EXCERPTED RECORDS
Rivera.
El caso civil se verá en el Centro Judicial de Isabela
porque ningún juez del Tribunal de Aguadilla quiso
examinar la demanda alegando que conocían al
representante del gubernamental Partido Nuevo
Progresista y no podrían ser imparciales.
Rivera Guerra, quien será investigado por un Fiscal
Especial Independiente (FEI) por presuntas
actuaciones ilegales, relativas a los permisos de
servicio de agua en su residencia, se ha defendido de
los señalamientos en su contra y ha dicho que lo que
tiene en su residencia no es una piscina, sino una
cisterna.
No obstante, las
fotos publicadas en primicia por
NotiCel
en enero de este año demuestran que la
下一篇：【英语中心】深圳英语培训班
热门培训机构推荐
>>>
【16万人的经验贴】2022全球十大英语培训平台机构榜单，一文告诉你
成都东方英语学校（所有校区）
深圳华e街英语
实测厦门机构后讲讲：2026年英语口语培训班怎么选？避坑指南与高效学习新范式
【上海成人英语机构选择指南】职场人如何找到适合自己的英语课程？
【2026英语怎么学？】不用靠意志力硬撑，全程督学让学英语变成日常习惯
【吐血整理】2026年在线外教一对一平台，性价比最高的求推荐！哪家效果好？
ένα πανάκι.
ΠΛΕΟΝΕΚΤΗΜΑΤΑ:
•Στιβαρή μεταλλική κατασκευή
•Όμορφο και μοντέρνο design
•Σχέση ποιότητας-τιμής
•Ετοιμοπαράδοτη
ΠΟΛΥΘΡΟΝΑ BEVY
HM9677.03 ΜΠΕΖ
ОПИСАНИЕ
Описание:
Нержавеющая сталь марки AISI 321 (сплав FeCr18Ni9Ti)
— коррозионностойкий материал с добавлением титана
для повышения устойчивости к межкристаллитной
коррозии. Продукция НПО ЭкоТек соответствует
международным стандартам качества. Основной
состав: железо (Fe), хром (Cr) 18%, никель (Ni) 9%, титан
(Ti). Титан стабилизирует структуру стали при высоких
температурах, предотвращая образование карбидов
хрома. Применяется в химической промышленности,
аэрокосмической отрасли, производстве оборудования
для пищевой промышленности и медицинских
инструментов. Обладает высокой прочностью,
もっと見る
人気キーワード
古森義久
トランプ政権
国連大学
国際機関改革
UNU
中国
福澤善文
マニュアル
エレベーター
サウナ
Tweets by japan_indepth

ABOUT THIS TASK
Convert every line of the listing above into a numbered list, one line per item, and omit any blank lines.

RESULT FOR THIS TASK
1. Rivera.
2. El caso civil se verá en el Centro Judicial de Isabela
3. porque ningún juez del Tribunal de Aguadilla quiso
4. examinar la demanda alegando que conocían al
5. representante del gubernamental Partido Nuevo
6. Progresista y no podrían ser imparciales.
7. Rivera Guerra, quien será investigado por un Fiscal
8. Especial Independiente (FEI) por presuntas
9. actuaciones ilegales, relativas a los permisos de
10. servicio de agua en su residencia, se ha defendido de
11. los señalamientos en su contra y ha dicho que lo que
12. tiene en su residencia no es una piscina, sino una
13. cisterna.
14. No obstante, las
15. fotos publicadas en primicia por
16. NotiCel
17. en enero de este año demuestran que la
18. 下一篇：【英语中心】深圳英语培训班
19. 热门培训机构推荐
20. >>>
21. 【16万人的经验贴】2022全球十大英语培训平台机构榜单，一文告诉你
22. 成都东方英语学校（所有校区）
23. 深圳华e街英语
24. 实测厦门机构后讲讲：2026年英语口语培训班怎么选？避坑指南与高效学习新范式
25. 【上海成人英语机构选择指南】职场人如何找到适合自己的英语课程？
26. 【2026英语怎么学？】不用靠意志力硬撑，全程督学让学英语变成日常习惯
27. 【吐血整理】2026年在线外教一对一平台，性价比最高的求推荐！哪家效果好？
28. ένα πανάκι.
29. ΠΛΕΟΝΕΚΤΗΜΑΤΑ:
30. •Στιβαρή μεταλλική κατασκευή
31. •Όμορφο και μοντέρνο design
32. •Σχέση ποιότητας-τιμής
33. •Ετοιμοπαράδοτη
34. ΠΟΛΥΘΡΟΝΑ BEVY
35. HM9677.03 ΜΠΕΖ
36. ОПИСАНИЕ
37. Описание:
38. Нержавеющая сталь марки AISI 321 (сплав FeCr18Ni9Ti)
39. — коррозионностойкий материал с добавлением титана
40. для повышения устойчивости к межкристаллитной
41. коррозии. Продукция НПО ЭкоТек соответствует
42. международным стандартам качества. Основной
43. состав: железо (Fe), хром (Cr) 18%, никель (Ni) 9%, титан
44. (Ti). Титан стабилизирует структуру стали при высоких
45. температурах, предотвращая образование карбидов
46. хрома. Применяется в химической промышленности,
47. аэрокосмической отрасли, производстве оборудования
48. для пищевой промышленности и медицинских
49. инструментов. Обладает высокой прочностью,
50. もっと見る
51. 人気キーワード
52. 古森義久
53. トランプ政権
54. 国連大学
55. 国際機関改革
56. UNU
57. 中国
58. 福澤善文
59. マニュアル
60. エレベーター
61. サウナ
62. Tweets by japan_indepth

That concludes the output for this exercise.